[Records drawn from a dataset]
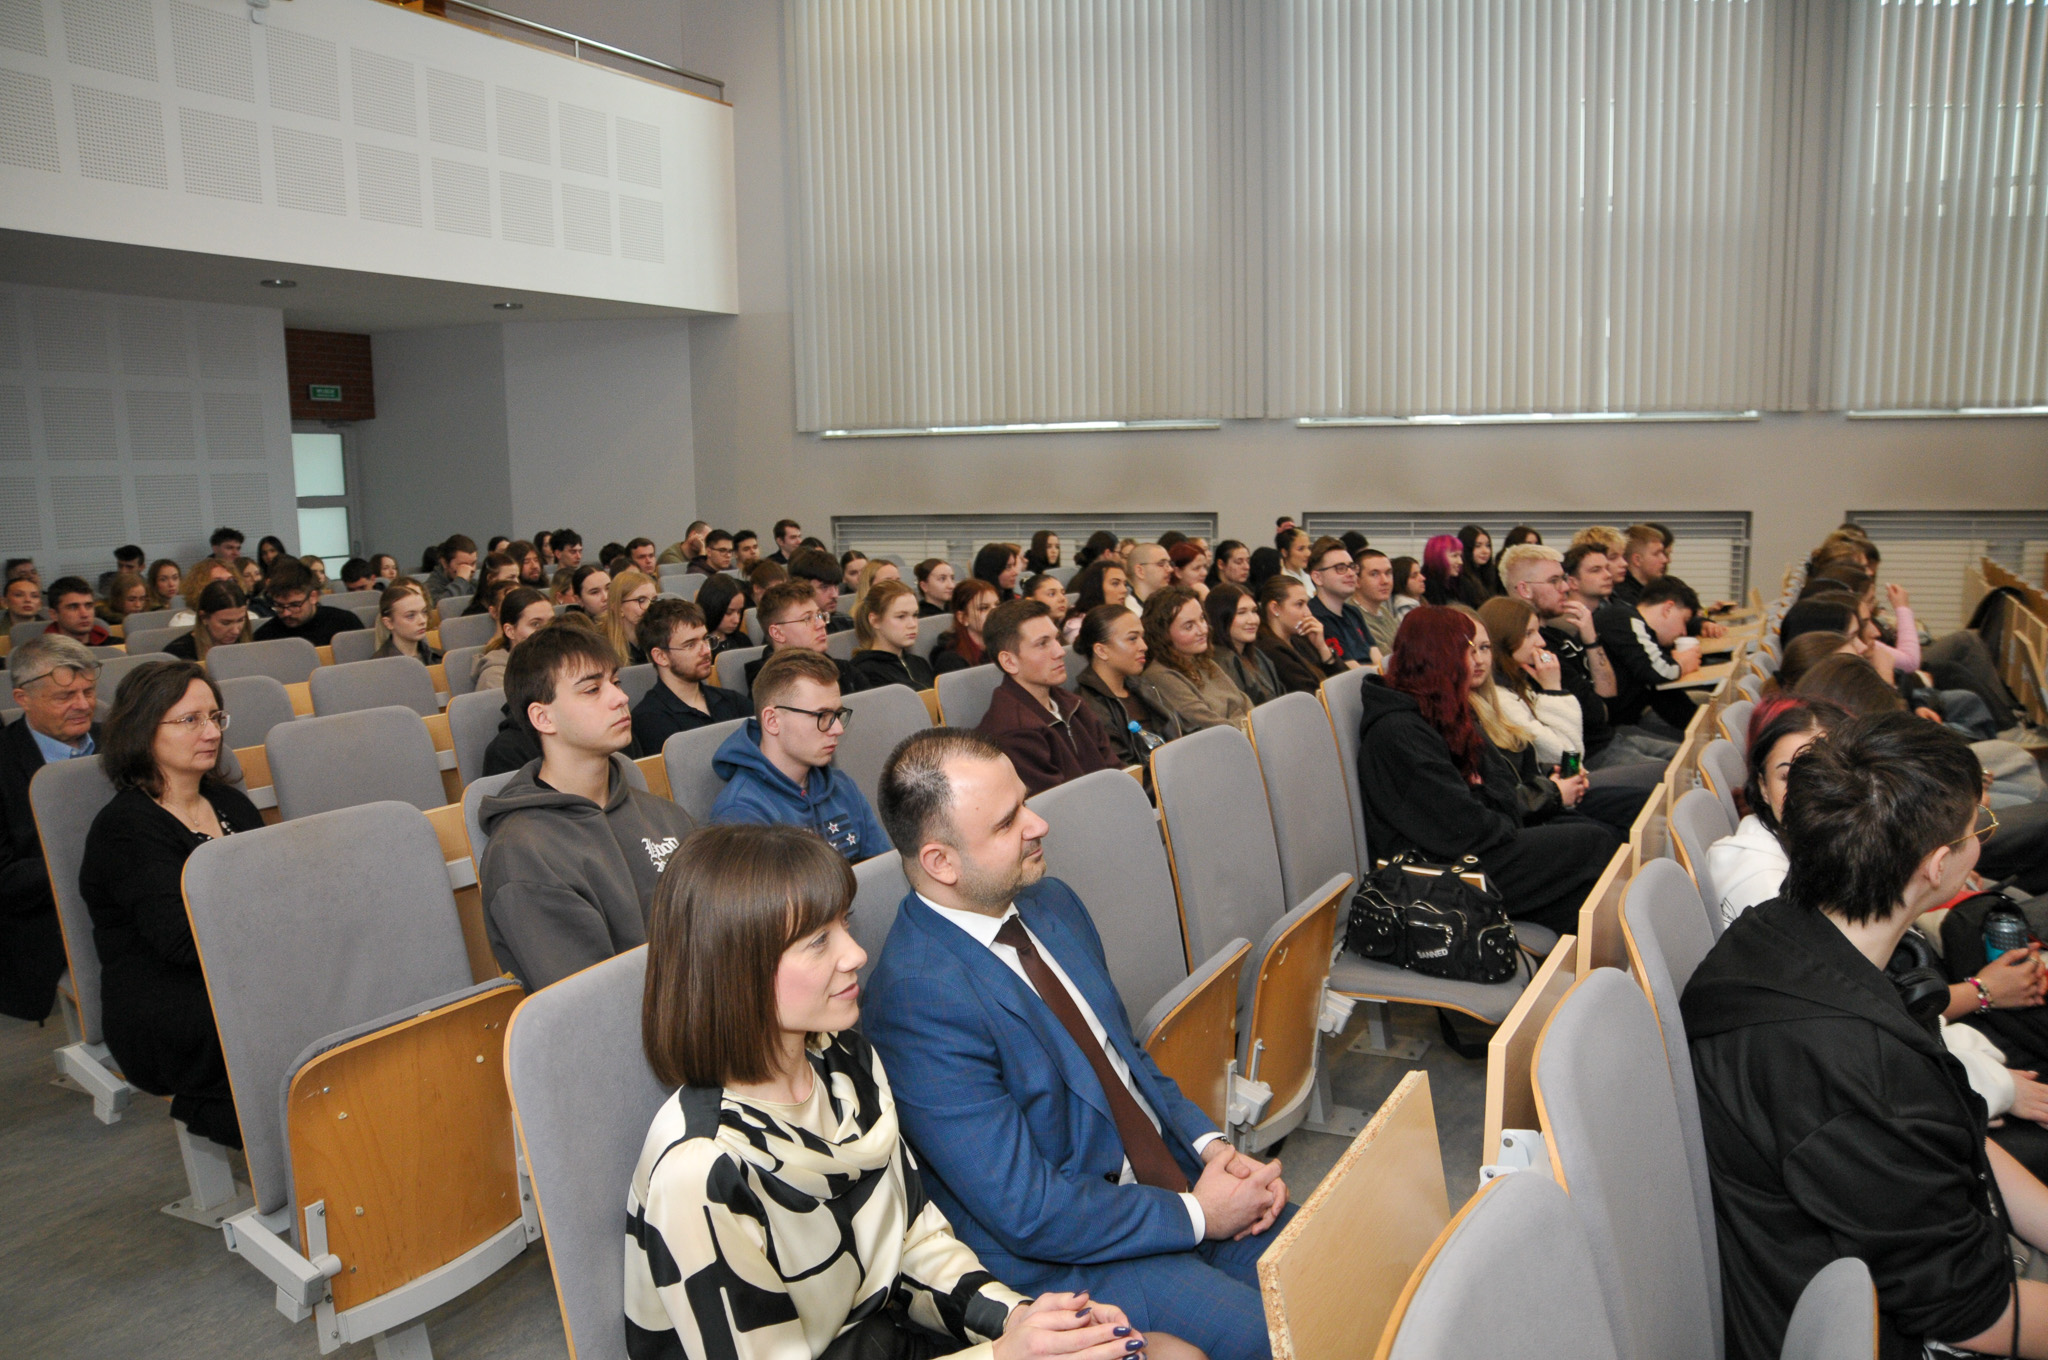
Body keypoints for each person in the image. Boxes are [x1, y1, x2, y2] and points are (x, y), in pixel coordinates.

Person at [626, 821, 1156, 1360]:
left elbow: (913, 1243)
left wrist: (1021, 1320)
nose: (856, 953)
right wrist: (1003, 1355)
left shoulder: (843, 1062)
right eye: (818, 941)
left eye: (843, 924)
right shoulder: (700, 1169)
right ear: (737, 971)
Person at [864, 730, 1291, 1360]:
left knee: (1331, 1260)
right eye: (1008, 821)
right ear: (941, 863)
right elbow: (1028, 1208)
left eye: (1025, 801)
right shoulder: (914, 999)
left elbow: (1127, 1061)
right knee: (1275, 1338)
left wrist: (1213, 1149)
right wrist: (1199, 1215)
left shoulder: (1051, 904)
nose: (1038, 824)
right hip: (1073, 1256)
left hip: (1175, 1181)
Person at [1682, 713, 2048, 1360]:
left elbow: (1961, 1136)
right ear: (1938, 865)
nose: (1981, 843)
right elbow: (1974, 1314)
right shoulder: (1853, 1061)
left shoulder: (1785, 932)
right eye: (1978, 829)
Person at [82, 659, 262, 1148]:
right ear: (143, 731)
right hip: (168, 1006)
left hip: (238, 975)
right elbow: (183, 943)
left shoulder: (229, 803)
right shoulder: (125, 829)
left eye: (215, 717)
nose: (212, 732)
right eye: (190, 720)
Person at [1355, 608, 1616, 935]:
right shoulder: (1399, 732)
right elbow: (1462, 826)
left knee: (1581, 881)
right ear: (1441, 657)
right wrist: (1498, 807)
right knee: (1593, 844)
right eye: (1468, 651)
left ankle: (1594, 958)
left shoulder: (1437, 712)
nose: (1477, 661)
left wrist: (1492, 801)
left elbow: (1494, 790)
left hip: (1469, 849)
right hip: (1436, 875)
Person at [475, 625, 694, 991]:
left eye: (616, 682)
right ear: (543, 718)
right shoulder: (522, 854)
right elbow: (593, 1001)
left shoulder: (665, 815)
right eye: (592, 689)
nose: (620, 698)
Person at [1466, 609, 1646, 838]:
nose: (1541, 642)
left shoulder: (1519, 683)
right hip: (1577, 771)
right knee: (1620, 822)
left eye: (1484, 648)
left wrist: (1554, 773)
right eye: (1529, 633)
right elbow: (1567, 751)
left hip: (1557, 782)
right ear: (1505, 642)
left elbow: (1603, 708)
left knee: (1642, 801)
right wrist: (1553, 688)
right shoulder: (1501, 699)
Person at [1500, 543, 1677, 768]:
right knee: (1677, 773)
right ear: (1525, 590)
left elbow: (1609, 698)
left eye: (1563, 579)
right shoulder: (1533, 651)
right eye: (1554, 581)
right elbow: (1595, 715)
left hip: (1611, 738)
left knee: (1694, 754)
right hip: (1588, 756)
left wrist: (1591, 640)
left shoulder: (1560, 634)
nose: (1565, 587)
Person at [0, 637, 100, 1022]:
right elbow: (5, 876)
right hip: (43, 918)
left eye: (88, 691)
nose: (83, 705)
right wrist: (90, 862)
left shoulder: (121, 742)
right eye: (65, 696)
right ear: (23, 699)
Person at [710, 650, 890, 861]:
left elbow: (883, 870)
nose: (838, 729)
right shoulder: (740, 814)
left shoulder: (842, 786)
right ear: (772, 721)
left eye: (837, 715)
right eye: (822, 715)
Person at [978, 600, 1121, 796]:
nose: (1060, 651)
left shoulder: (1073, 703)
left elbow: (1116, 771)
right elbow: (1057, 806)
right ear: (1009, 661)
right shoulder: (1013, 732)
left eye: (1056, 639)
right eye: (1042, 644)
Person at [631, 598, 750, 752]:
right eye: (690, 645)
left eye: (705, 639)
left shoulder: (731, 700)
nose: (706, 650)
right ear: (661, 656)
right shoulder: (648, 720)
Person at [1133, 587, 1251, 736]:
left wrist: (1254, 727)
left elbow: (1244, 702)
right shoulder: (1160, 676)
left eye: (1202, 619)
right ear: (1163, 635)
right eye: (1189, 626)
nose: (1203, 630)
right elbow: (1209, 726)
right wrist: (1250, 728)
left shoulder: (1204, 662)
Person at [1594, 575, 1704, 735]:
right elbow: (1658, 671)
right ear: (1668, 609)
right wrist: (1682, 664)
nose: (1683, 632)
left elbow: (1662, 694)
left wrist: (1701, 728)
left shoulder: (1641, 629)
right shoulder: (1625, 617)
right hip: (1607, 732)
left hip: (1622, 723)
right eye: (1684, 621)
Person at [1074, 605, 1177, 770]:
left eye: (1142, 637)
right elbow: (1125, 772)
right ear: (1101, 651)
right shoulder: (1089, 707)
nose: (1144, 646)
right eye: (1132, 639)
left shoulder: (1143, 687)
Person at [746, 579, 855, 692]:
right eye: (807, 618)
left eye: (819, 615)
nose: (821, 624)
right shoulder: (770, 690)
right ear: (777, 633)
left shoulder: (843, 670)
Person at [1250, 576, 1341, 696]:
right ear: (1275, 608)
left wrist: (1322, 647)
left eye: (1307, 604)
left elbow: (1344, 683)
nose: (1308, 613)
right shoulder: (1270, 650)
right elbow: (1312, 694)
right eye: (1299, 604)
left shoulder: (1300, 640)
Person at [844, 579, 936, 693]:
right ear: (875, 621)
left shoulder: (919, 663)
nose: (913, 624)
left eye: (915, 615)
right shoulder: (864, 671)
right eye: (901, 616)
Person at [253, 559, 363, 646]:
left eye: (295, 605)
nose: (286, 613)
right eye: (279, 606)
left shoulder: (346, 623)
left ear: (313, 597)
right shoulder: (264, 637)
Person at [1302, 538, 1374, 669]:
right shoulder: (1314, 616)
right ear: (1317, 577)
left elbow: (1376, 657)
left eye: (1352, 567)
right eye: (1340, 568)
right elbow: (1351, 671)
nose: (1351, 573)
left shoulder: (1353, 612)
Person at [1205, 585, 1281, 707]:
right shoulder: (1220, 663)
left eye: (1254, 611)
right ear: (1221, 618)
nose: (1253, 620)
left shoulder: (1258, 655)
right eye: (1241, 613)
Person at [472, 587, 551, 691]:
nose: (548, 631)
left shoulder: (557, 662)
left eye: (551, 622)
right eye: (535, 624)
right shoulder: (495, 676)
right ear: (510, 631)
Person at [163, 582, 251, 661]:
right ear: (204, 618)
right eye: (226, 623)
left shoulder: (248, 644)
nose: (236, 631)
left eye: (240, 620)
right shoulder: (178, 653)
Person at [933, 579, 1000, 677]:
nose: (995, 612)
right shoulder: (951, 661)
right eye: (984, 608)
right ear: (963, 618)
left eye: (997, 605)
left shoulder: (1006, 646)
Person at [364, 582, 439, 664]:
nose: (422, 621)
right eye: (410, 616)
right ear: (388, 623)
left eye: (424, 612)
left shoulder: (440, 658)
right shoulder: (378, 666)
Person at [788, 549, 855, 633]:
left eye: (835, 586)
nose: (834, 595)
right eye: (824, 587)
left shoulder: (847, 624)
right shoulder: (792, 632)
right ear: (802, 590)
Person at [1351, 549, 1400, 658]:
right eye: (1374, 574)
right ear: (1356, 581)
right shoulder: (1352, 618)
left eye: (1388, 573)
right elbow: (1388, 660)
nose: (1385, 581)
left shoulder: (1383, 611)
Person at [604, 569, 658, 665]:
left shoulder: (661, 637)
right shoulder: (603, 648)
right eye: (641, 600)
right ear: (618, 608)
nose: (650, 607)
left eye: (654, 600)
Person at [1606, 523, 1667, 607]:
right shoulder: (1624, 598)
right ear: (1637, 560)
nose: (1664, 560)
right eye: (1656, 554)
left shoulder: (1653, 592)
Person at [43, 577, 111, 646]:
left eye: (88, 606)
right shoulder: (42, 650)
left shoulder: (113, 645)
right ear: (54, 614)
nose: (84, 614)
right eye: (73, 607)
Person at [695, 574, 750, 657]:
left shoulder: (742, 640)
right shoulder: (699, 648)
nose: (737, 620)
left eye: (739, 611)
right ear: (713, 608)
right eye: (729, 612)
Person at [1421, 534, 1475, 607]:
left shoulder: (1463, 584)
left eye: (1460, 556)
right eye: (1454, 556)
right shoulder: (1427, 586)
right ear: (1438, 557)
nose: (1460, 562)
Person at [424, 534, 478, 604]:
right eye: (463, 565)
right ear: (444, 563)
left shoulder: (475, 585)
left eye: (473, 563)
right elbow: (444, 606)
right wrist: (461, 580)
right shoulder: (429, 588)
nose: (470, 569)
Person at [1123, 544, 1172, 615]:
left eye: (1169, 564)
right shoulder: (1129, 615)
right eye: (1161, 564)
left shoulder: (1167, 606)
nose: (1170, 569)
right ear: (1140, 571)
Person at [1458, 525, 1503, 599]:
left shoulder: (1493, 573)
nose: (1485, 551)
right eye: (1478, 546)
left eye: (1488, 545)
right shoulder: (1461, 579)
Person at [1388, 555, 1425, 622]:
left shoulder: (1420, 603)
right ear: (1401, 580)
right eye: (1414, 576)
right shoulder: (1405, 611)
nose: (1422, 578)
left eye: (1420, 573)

▸ **WHAT IS REQUIRED**:
Look through the entries above for the word "knee". Copy every line where it shows up.

▸ **WRITTEN REPLY**:
left knee: (1331, 1260)
right knee: (1275, 1338)
left knee: (1581, 881)
right knee: (1593, 844)
right knee: (1620, 822)
left knee: (1642, 801)
right knee: (1677, 773)
left knee: (1694, 754)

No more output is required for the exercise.